Larger waves arrived in the first half of the 20th century, especially after World War II, when the Displaced Persons Act of 1948 saw tens of thousands of Ukrainian immigrants arrive in the U.S. And an additional 20,000 or so have arrived in the area since 1991. Philadelphia is still home to many — more than 13,000 people identified as Ukrainian Americans in the latest American Community Survey — but Bucks and Montgomery Counties each claim more than 10,000, as well.

“We now have a very diverse community, third, fourth, fifth generations who are bound by the culture that remains from those original pioneers,” Luciw says.

He adds that festivals like the one in Horsham help maintain the strength of the community’s heritage, as do institutions like the educational center; the Ukrainian Heritage Studies Center at Jenkintown’s Manor College, home to a folk-art collection and workshops on beadweaving and embroidery; and Tryzub, which was founded more than 70 years ago and is home to six-time American Soccer League champions the Philadelphia Ukrainian Nationals.

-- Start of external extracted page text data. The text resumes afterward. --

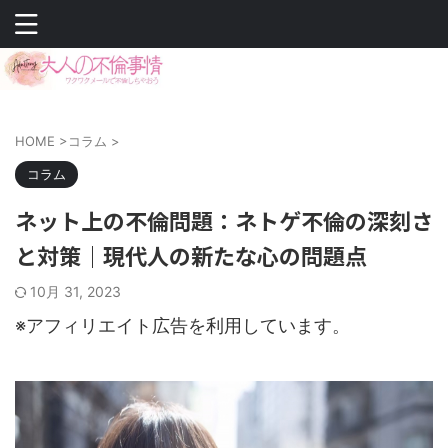
HOME
>
コラム
>
コラム
ネット上の不倫問題：ネトゲ不倫の深刻さ
と対策｜現代人の新たな心の問題点
10月 31, 2023
※アフィリエイト広告を利用しています。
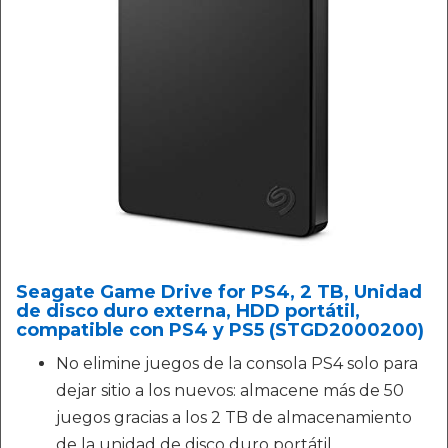
Seagate Game Drive for PS4, 2 TB, Unidad
de disco duro externa, HDD portátil,
compatible con PS4 y PS5 (STGD2000200)
No elimine juegos de la consola PS4 solo para
dejar sitio a los nuevos: almacene más de 50
juegos gracias a los 2 TB de almacenamiento
de la unidad de disco duro portátil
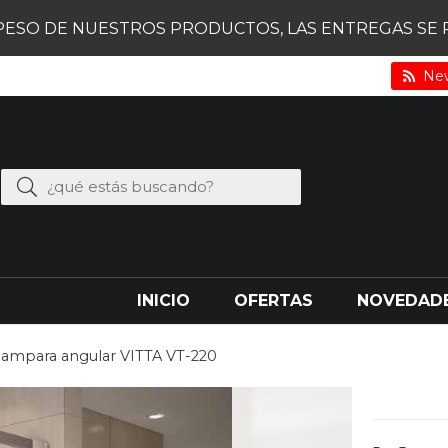
PESO DE NUESTROS PRODUCTOS, LAS ENTREGAS SE RE
New
INICIO
OFERTAS
NOVEDAD
ampara angular VITTA VT-220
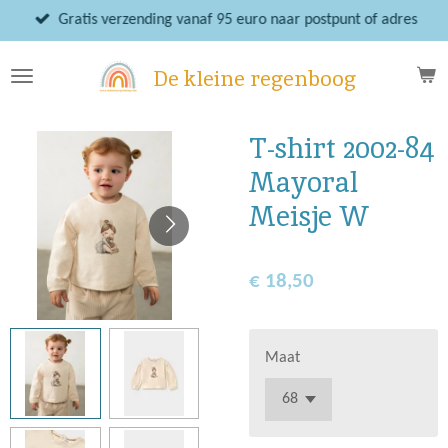
Ga
Gratis verzending vanaf 95 euro naar postpunt of adres
direct
naar
De kleine regenboog
de
hoofdinhoud
T-shirt 2002-84
Mayoral
Meisje W
€ 18,50
Maat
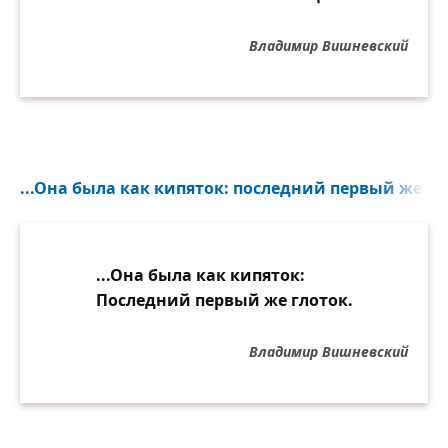
Владимир Вишневский
...Она была как кипяток: последний первый же гло
...Она была как кипяток:
Последний первый же глоток.
Владимир Вишневский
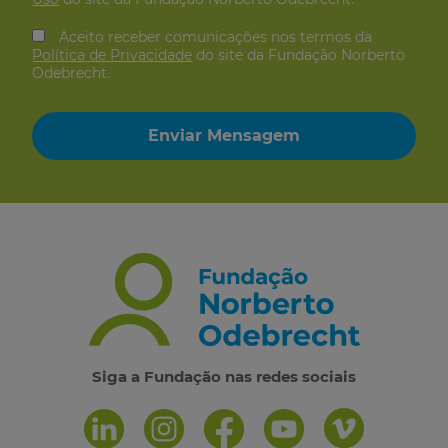
Aceito receber comunicações nos termos da
Política de Privacidade
do site da Fundação Norberto
Odebrecht.
Siga a Fundação nas redes sociais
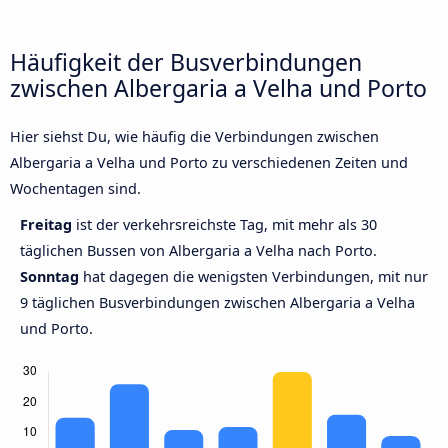
Häufigkeit der Busverbindungen
zwischen Albergaria a Velha und Porto
Hier siehst Du, wie häufig die Verbindungen zwischen
Albergaria a Velha und Porto zu verschiedenen Zeiten und
Wochentagen sind.
Freitag
ist der verkehrsreichste Tag, mit mehr als 30
täglichen Bussen von Albergaria a Velha nach Porto.
Sonntag
hat dagegen die wenigsten Verbindungen, mit nur
9 täglichen Busverbindungen zwischen Albergaria a Velha
und Porto.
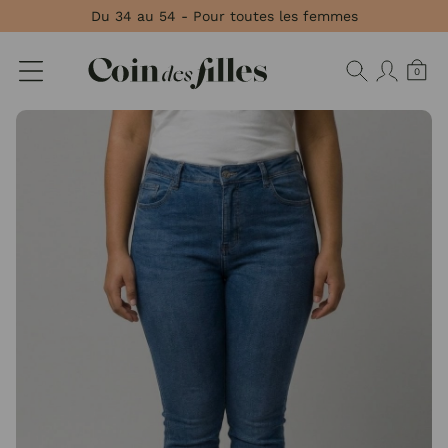
Panneau de gestion des cookies
Du 34 au 54 - Pour toutes les femmes
0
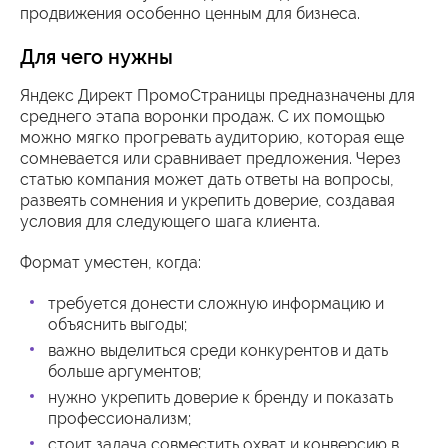
продвижения особенно ценным для бизнеса.
Для чего нужны
Яндекс Директ ПромоСтраницы предназначены для
среднего этапа воронки продаж. С их помощью
можно мягко прогревать аудиторию, которая еще
сомневается или сравнивает предложения. Через
статью компания может дать ответы на вопросы,
развеять сомнения и укрепить доверие, создавая
условия для следующего шага клиента.
Формат уместен, когда:
требуется донести сложную информацию и
объяснить выгоды;
важно выделиться среди конкурентов и дать
больше аргументов;
нужно укрепить доверие к бренду и показать
профессионализм;
стоит задача совместить охват и конверсию в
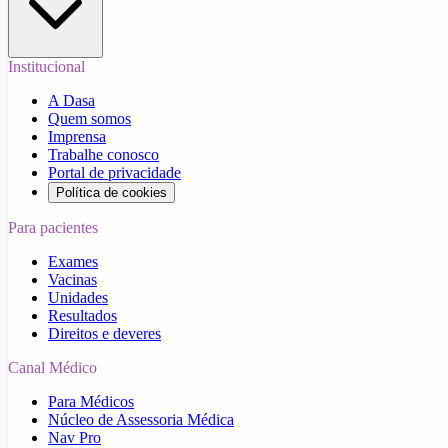
Institucional
A Dasa
Quem somos
Imprensa
Trabalhe conosco
Portal de privacidade
Política de cookies
Para pacientes
Exames
Vacinas
Unidades
Resultados
Direitos e deveres
Canal Médico
Para Médicos
Núcleo de Assessoria Médica
Nav Pro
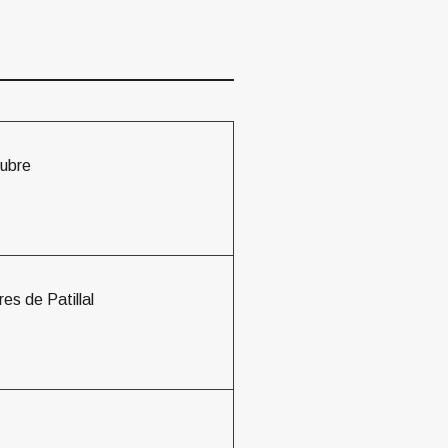
tubre
es de Patillal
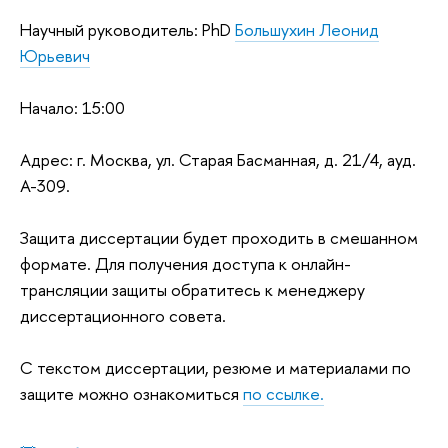
Научный руководитель: PhD
Большухин Леонид
Юрьевич
Начало: 15:00
Адрес: г. Москва, ул. Старая Басманная, д. 21/4, ауд.
А-309.
Защита диссертации будет проходить в смешанном
формате. Для получения доступа к онлайн-
трансляции защиты обратитесь к менеджеру
диссертационного совета.
С текстом диссертации, резюме и материалами по
защите можно ознакомиться
по ссылке.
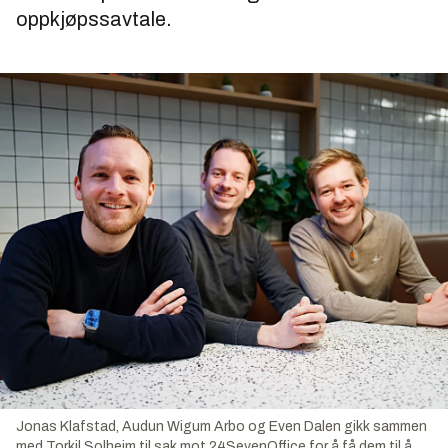
oppkjøpssavtale.
Jonas Klafstad, Audun Wigum Arbo og Even Dalen gikk sammen
med Torkil Solheim til sak mot 24SevenOffice for å få dem til å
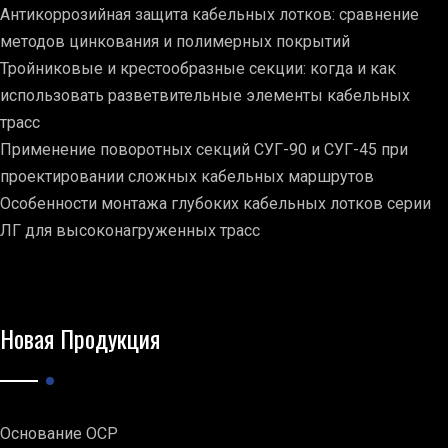
Антикоррозийная защита кабельных лотков: сравнение
методов цинкования и полимерных покрытий
Тройниковые и крестообразные секции: когда и как
использовать разветвительные элементы кабельных
трасс
Применение поворотных секций СУГ-90 и СУГ-45 при
проектировании сложных кабельных маршрутов
Особенности монтажа глубоких кабельных лотков серии
ЛГ для высоконагруженных трасс
Новая Продукция
Основание ОСР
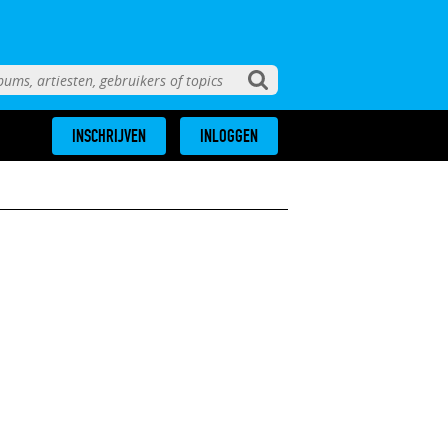
INSCHRIJVEN
INLOGGEN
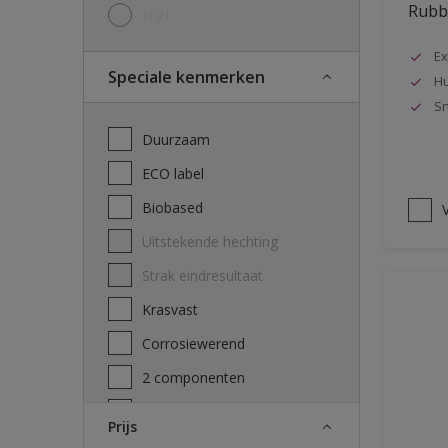
Rubbo
N.v.t
Ex
Speciale kenmerken
Hu
Sn
Duurzaam
ECO label
Biobased
V
Uitstekende hechting
Strak eindresultaat
Krasvast
Corrosiewerend
2 componenten
Decontamineerbaarheid
Prijs
attest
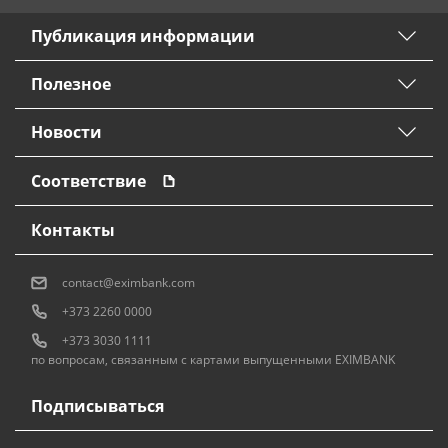
Публикация информации
Полезное
Новости
Соответствие
Контакты
contact@eximbank.com
+373 2260 0000
+373 3030 1111
по вопросам, связанным с картами выпущенными EXIMBANK
Подписываться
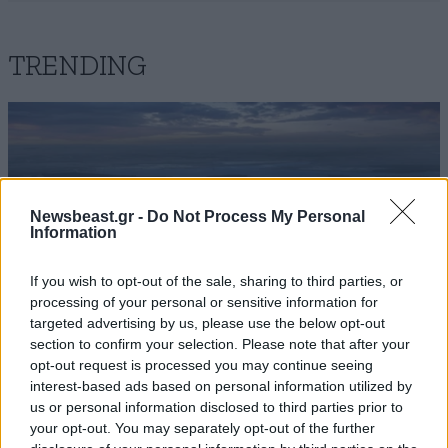
TRENDING
Newsbeast.gr -
Do Not Process My Personal
Information
If you wish to opt-out of the sale, sharing to third parties, or
processing of your personal or sensitive information for
targeted advertising by us, please use the below opt-out
section to confirm your selection. Please note that after your
opt-out request is processed you may continue seeing
interest-based ads based on personal information utilized by
ΚΟΣΜΟΣ
07·08·2026 23:03
us or personal information disclosed to third parties prior to
Το φαραωνικών διαστάσεων κτίριο που χτίζει ο
your opt-out. You may separately opt-out of the further
Έλον Μασκ λέγεται Terafab και θα κοστίσει 16,8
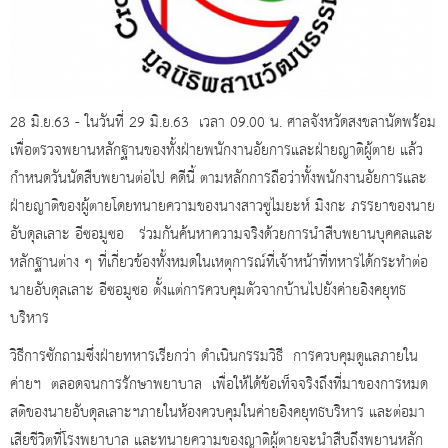
28 มิ.ย.63 - ในวันที่ 29 มิ.ย.63 เวลา 09.00 น. ศาลจังหวัดสงขลานัดพร้อม
เพื่อตรวจพยานหลักฐานของทั้งฝ่ายพนักงานอัยการและฝ่ายญาติผู้ตาย แล้ว
กำหนดวันนัดสืบพยานต่อไป คดีนี้ ตามหลักการถือว่าทั้งพนักงานอัยการและ
ฝ่ายญาติของผู้ตายโดยทนายความของนางสาวซูไมยะห์ มิงกะ ภรรยาของนาย
อับดุลเลาะ อีซอมูซอ ร่วมกันค้นหาความจริงด้วยการนำสืบพยานบุคคลและ
หลักฐานต่าง ๆ ที่เกี่ยวข้องทั้งหมดในเหตุการณ์ที่เจ้าหน้าที่ทหารได้กระทำต่อ
นายอับดุลเลาะ อีซอมูซอ ตั้งแต่การควบคุมตัวจากบ้านไปยังค่ายอิงคยุทธ
บริหาร
วิธีการซักถามซึ่งฝ่ายทหารเรียกว่า ดำเนินกรรมวิธี การควบคุมดูแลภายใน
ค่ายฯ ตลอดจนการรักษาพยาบาล เพื่อให้ได้ข้อเท็จจริงถึงที่มาของการหมด
สติของนายอับดุลเลาะฯภายในห้องควบคุมในค่ายอิงคยุทธบริหาร และต่อมา
เสียชีวิตที่โรงพยาบาล และทนายความของญาติผู้ตายจะนำสืบถึงพยานหลัก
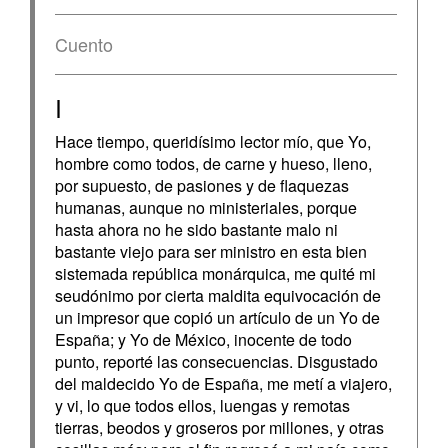
Cuento
I
Hace tiempo, queridísimo lector mío, que Yo,
hombre como todos, de carne y hueso, lleno,
por supuesto, de pasiones y de flaquezas
humanas, aunque no ministeriales, porque
hasta ahora no he sido bastante malo ni
bastante viejo para ser ministro en esta bien
sistemada república monárquica, me quité mi
seudónimo por cierta maldita equivocación de
un impresor que copió un artículo de un Yo de
España; y Yo de México, inocente de todo
punto, reporté las consecuencias. Disgustado
del maldecido Yo de España, me metí a viajero,
y vi, lo que todos ellos, luengas y remotas
tierras, beodos y groseros por millones, y otras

Besides checking out the sports center’s shady grounds (43 acres’ worth), visitors can fill up on Ukrainian shashlik kebabs and baked goods like honey cake, and wash them down with draft pours of Obolon, a Ukrainian lager. They’ll be able to shop for Ukrainian- and Ukrainian American-made items like hand-embroidered clothes, wood carvings, and jewelry. But music and dance — including a performance by the Voloshky ensemble — anchor the festivities.

“At many times, Ukrainian language and literature weren’t permitted [in Ukraine], and so dance and music became a way for us to maintain our identity,” Lewyckyj says. “Dance makes our culture accessible for everyone, giving us a window to demonstrate who we are.”